Il y aura du sang.
La traduction du titre de ce que j'estime être le chef-d'oeuvre de P.T. Anderson - pour peu qu'il n'y en eût qu'un - nous avait mis en garde. Mais au moins autant de sang ébène que de sang carmin.


Et pour nous en convaincre, le réalisateur de Magnolia et de Boogie Nights introduit son drame par une scène d'anthologie de 15 minutes, mutique, durant laquelle un homme élancé mais déjà fourbu finira par découvrir un gisement pétrolifère. Daniel Day-Lewis et ses silences impressionnent, chacun des gestes de l'acteur retranscrivant comme un déjà-long vécu, et l'ambiance oppressante, à la limite du surréalisme, accentue paradoxalement le réalisme de scènes où de téméraires gueules noires descendent extraire l'or sombre des entrailles de la Terre, au péril de leur vie.


Du très très lourd au niveau de la réalisation ; à l'image du reste de l'épopée narrant l'ascension de ce taciturne Daniel Plainview, adoptant au passage le fils de l'un de ses malheureux collaborateurs afin d'attendrir l'autochtone durant les négociations du prix de leurs terres.
On se croirait même dans l'un des plus grands westerns tant la photographie, les plans larges autour des plaines et des petites collines de ce far west d'hommes blancs flattent la rétine. La BO de Johnny Greenwood (Radiohead), tantôt machinale et frénétique, tantôt baroque, tantôt mélancolique, tantôt pesante voire apocalyptique, finira d'enfoncer le clou d'une incessante dramaturgie de la fatalité. Et tant pis si ma phrase ne veut rien dire ! ^^

Mais c'est quand même Daniel Day-Lewis qui nous met la plus grosse claque. Le mec avec sa moustache bien garnie atteint des sommets grâce à ses mimiques renfrognées comme à son regard noir de sang. Le jeune Paul Dano n'a pas encore ce niveau de perfection, mais l'incarnation de l'ambitieux évangéliste osant se mesurer au non moins ambitieux homme d'affaires tire également son épingle du jeu.

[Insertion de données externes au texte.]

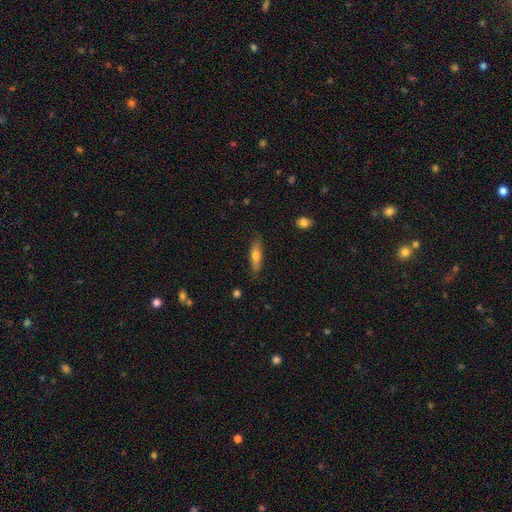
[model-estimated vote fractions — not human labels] smooth-or-featured: smooth: 64% | featured or disk: 30% | star or artifact: 6%
  how-rounded: cigar-shaped: 61% | in between: 36% | round: 2%
  merging: none: 81% | minor disturbance: 15% | major disturbance: 3% | merger: 1%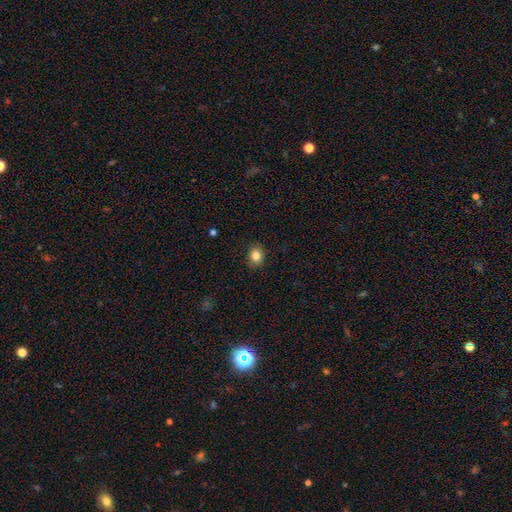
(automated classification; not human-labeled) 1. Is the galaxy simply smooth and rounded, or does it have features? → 84% smooth, 10% star or artifact, 6% featured or disk.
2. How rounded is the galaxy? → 67% round, 32% in between, 1% cigar-shaped.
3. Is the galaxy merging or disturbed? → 88% none, 9% minor disturbance, 2% major disturbance, 1% merger.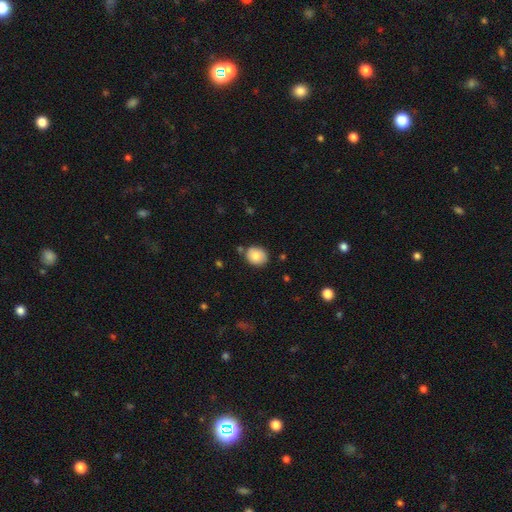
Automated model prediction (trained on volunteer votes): This appears to be a smooth galaxy with no disk features (82%) that is round (59%). Merging: none (76%).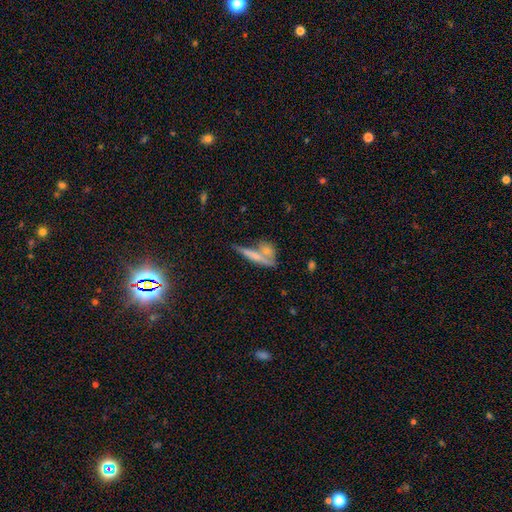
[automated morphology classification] A smooth galaxy with no disk features (56%) that is cigar-shaped (75%). Merging: none (44%).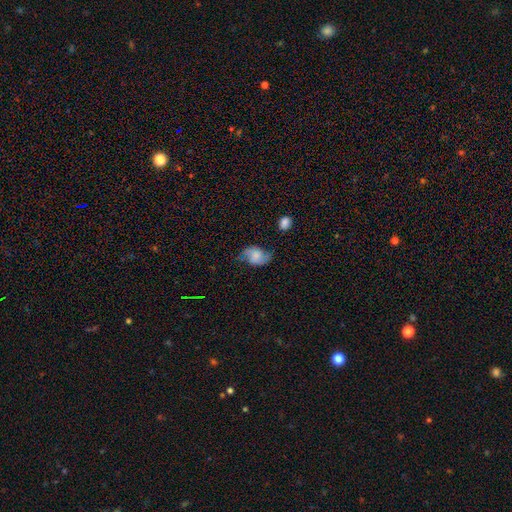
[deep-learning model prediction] smooth-or-featured: featured or disk: 56% | smooth: 35% | star or artifact: 9%
  disk-edge-on: no: 97% | yes: 3%
    bar: no: 60% | weak: 32% | strong: 8%
    has-spiral-arms: yes: 90% | no: 10%
    bulge-size: none: 31% | small: 30% | moderate: 24% | large: 11% | dominant: 4%
  merging: none: 61% | minor disturbance: 25% | major disturbance: 10% | merger: 3%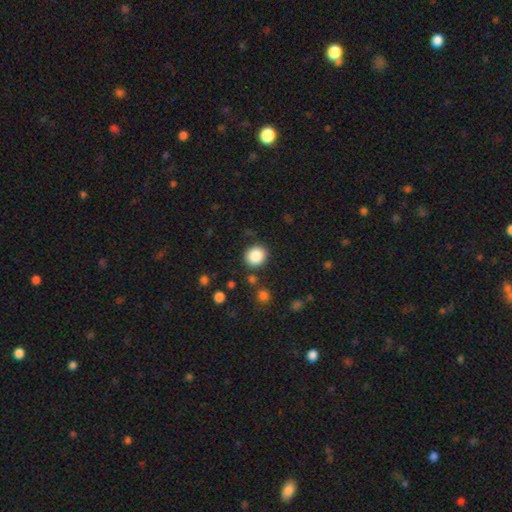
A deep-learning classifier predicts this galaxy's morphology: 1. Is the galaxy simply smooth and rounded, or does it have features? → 87% smooth, 9% star or artifact, 4% featured or disk.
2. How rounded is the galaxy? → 83% round, 16% in between, 1% cigar-shaped.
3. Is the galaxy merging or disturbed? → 87% none, 8% minor disturbance, 3% merger, 3% major disturbance.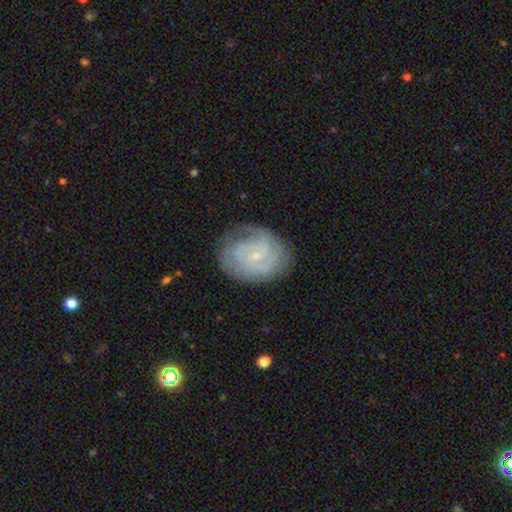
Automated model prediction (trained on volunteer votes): This appears to be a featured or disk galaxy (80%) with no bar (54%), 2 (32%) tight (61%) spiral arms (94%) and a small central bulge (80%). Merging: none (73%).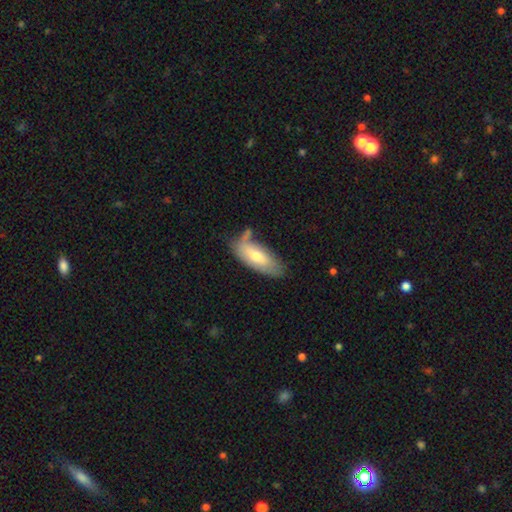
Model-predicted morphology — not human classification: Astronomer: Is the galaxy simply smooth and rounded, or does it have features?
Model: smooth — 66%.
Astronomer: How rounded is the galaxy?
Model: in between — 79%.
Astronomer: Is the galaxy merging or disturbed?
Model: none — 57%.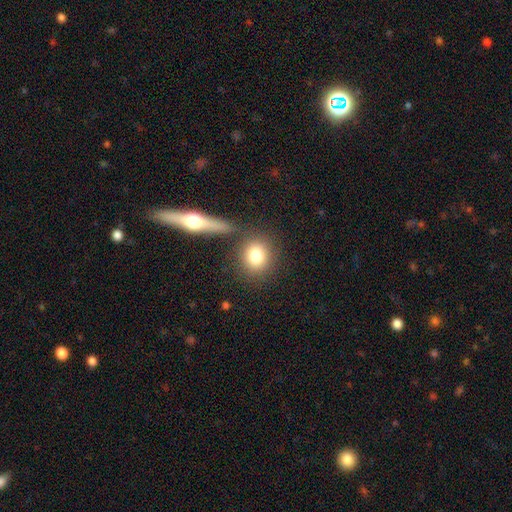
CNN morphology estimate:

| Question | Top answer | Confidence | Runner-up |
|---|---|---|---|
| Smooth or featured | smooth | 80% | featured or disk (10%) |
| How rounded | round | 78% | in between (20%) |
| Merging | none | 76% | merger (11%) |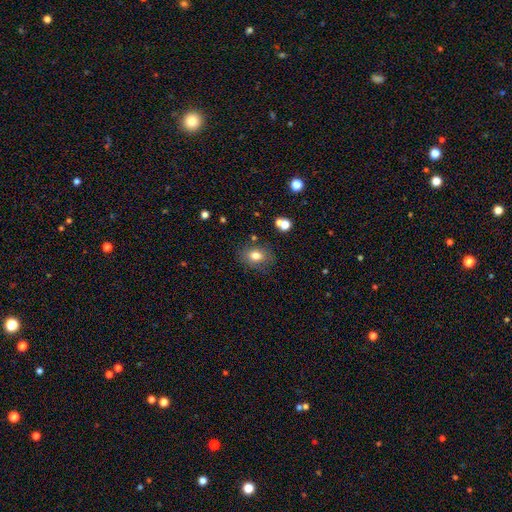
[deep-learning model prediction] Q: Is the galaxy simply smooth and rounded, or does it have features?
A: smooth — 78%.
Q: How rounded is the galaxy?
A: in between — 62%.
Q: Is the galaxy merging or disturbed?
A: none — 79%.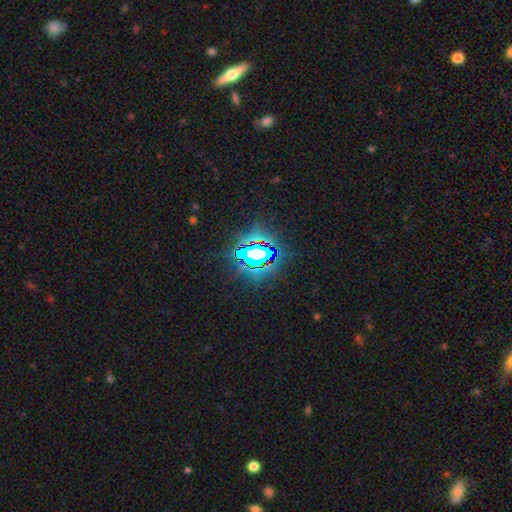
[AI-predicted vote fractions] A star or artifact, not a galaxy (75%).

Vote fractions:
- Smooth or featured? star or artifact: 75% / smooth: 13% / featured or disk: 12%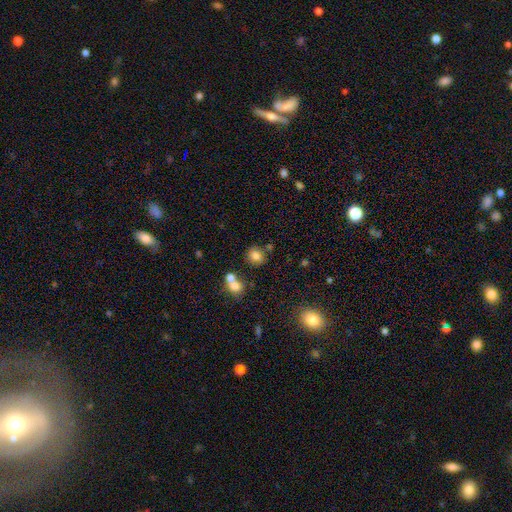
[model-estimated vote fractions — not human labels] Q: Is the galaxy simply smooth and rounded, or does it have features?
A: smooth — 81%.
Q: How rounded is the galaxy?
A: round — 77%.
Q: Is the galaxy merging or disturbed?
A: none — 73%.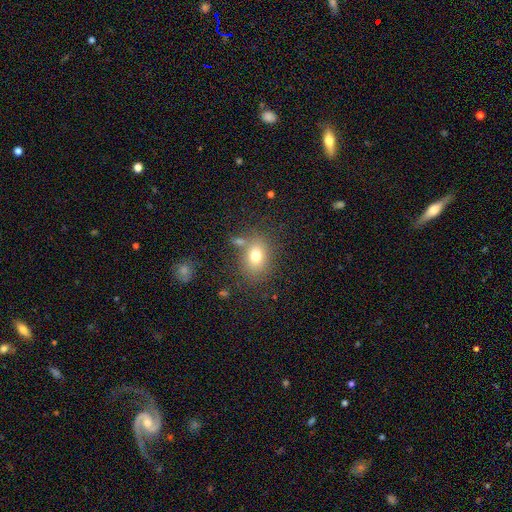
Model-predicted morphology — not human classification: Smooth or featured?
  - smooth: 74% *
  - featured or disk: 14%
  - star or artifact: 12%
How rounded?
  - in between: 65% *
  - round: 34%
  - cigar-shaped: 1%
Merging?
  - none: 70% *
  - minor disturbance: 13%
  - merger: 11%
  - major disturbance: 6%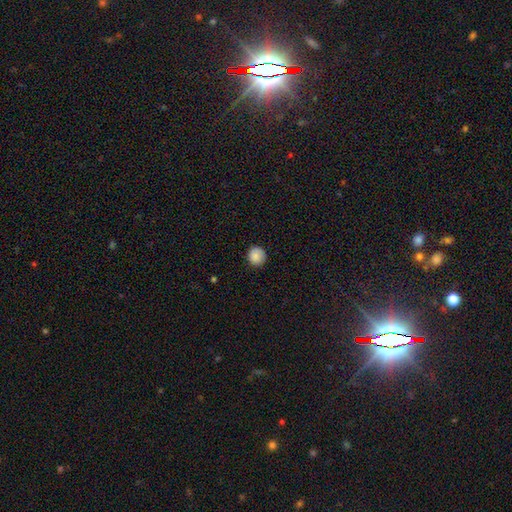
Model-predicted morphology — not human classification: A smooth galaxy with no disk features (87%) that is round (92%). Merging: none (88%).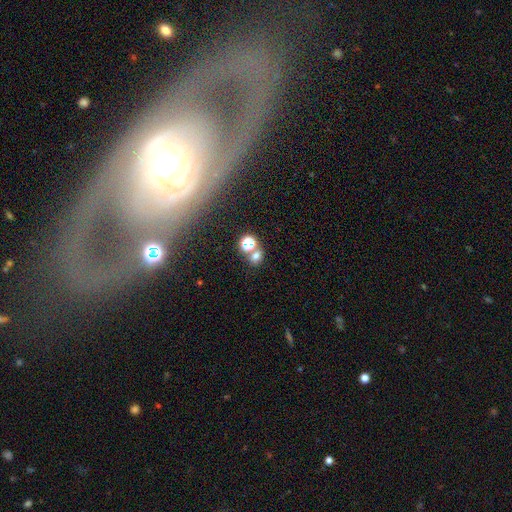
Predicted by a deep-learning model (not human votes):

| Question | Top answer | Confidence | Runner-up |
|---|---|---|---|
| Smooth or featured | smooth | 66% | star or artifact (24%) |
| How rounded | round | 59% | in between (39%) |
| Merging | none | 51% | merger (36%) |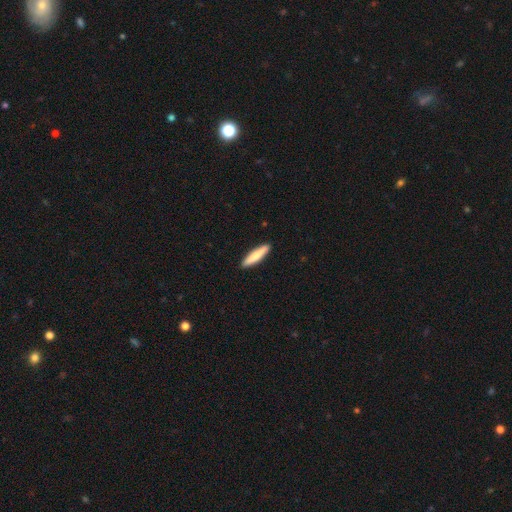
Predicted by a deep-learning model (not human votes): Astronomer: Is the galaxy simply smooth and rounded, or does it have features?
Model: smooth — 76%.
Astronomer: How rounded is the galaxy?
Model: cigar-shaped — 86%.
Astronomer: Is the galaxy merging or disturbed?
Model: none — 92%.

Parce que There Will Be Blood ne se contente pas d'en imposer sur la forme. Deux ambitions se défiant et se confondant presque ; l'une et l'autre reniant tour à tour - par l'humiliante absolution publique pour la première, et par une plus personnelle pour la seconde (scène finale) - ses propres valeurs pour la seule qu'elle vénère réellement : le fric. Les deux fondements de l'Amérique (la religion et l'entreprise) ne font plus qu'un ; et deux misanthropies camouflées se font face : l'une derrière son projet capitaliste local, l'autre derrière le manichéisme de sa vertu. La première s'occupant du corps à remplir, et la seconde de son esprit. Ce qui n'empêche pas les deux hommes, pour différentes raisons, de n'avoir que ressentiment et violence envers leur propre père, comme envers leurs propres pairs.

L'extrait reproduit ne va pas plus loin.